- What needs to be done: Among the entries below, only the lines from the one with "du lundi au vendredi 9h-12h et 14h-17h" through the one with "llen Klassen, um" are wanted, reproduced exactly. Pictures are not wanted.

[Records Boundary: Start]

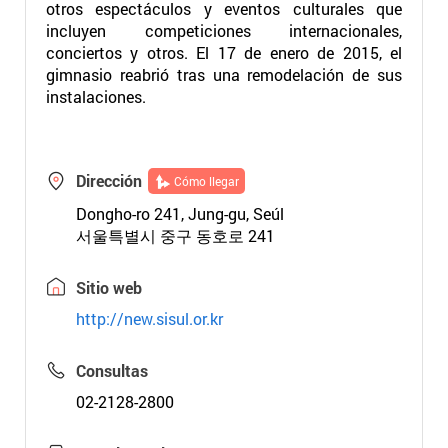
otros espectáculos y eventos culturales que
incluyen competiciones internacionales,
conciertos y otros. El 17 de enero de 2015, el
gimnasio reabrió tras una remodelación de sus
instalaciones.
Dirección
Cómo llegar
Dongho-ro 241, Jung-gu, Seúl
서울특별시 중구 동호로 241
Sitio web
http://new.sisul.or.kr
Consultas
02-2128-2800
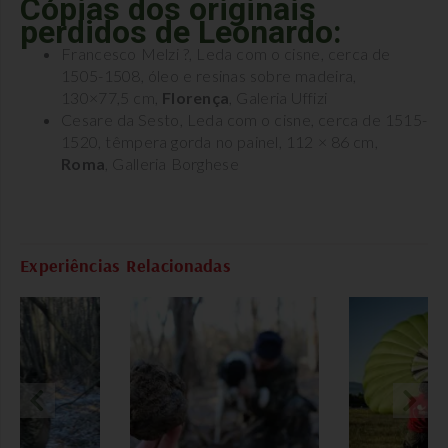
Cópias dos originais
perdidos de Leonardo:
Francesco Melzi ?, Leda com o cisne, cerca de
1505-1508, óleo e resinas sobre madeira,
130×77,5 cm,
Florença
, Galeria Uffizi
Cesare da Sesto, Leda com o cisne, cerca de 1515-
1520, têmpera gorda no painel, 112 × 86 cm,
Roma
, Galleria Borghese
Experiências Relacionadas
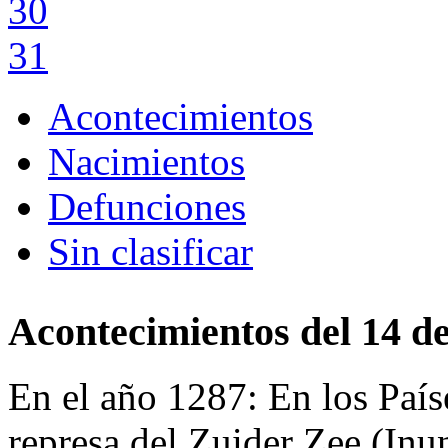
30
31
Acontecimientos
Nacimientos
Defunciones
Sin clasificar
Acontecimientos del 14 d
En el año 1287:
En los País
represa del Zuider Zee (In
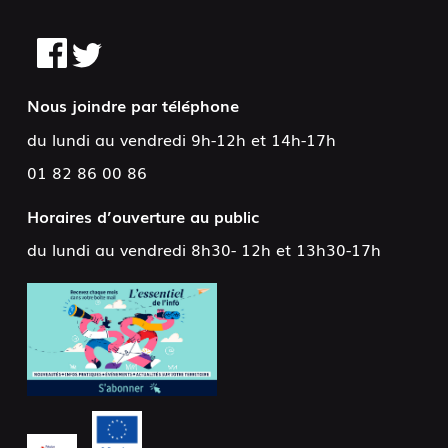
Nous joindre par téléphone
du lundi au vendredi 9h-12h et 14h-17h
01 82 86 00 86
Horaires d’ouverture au public
du lundi au vendredi 8h30- 12h et 13h30-17h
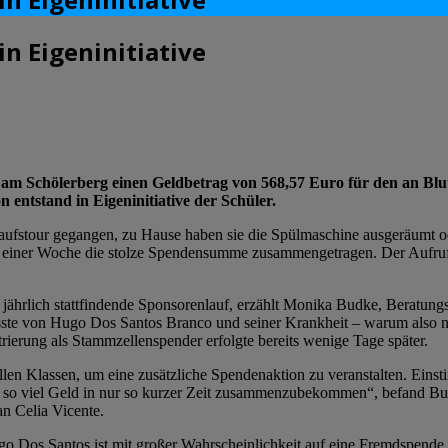
n Eigeninitiative
am Schölerberg einen Geldbetrag von 568,57 Euro für den an Bl
entstand in Eigeninitiative der Schüler.
kaufstour gegangen, zu Hause haben sie die Spülmaschine ausgeräumt o
 einer Woche die stolze Spendensumme zusammengetragen. Der Aufruf a
jährlich stattfindende Sponsorenlauf, erzählt Monika Budke, Beratungsl
sste von Hugo Dos Santos Branco und seiner Krankheit – warum also ni
rierung als Stammzellenspender erfolgte bereits wenige Tage später.
llen Klassen, um eine zusätzliche Spendenaktion zu veranstalten. Einst
ng, so viel Geld in nur so kurzer Zeit zusammenzubekommen“, befand 
an Celia Vicente.
o Dos Santos ist mit großer Wahrscheinlichkeit auf eine Fremdspende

[Records Boundary: End]

- Answer for this exercise:
du lundi au vendredi 9h-12h et 14h-17h
01 82 86 00 86
Horaires d’ouverture au public
du lundi au vendredi 8h30- 12h et 13h30-17h
n Eigeninitiative
am Schölerberg einen Geldbetrag von 568,57 Euro für den an Bl
entstand in Eigeninitiative der Schüler.
kaufstour gegangen, zu Hause haben sie die Spülmaschine ausgeräumt o
 einer Woche die stolze Spendensumme zusammengetragen. Der Aufruf a
jährlich stattfindende Sponsorenlauf, erzählt Monika Budke, Beratungsl
sste von Hugo Dos Santos Branco und seiner Krankheit – warum also ni
rierung als Stammzellenspender erfolgte bereits wenige Tage später.
llen Klassen, um eine zusätzliche Spendenaktion zu veranstalten. Einst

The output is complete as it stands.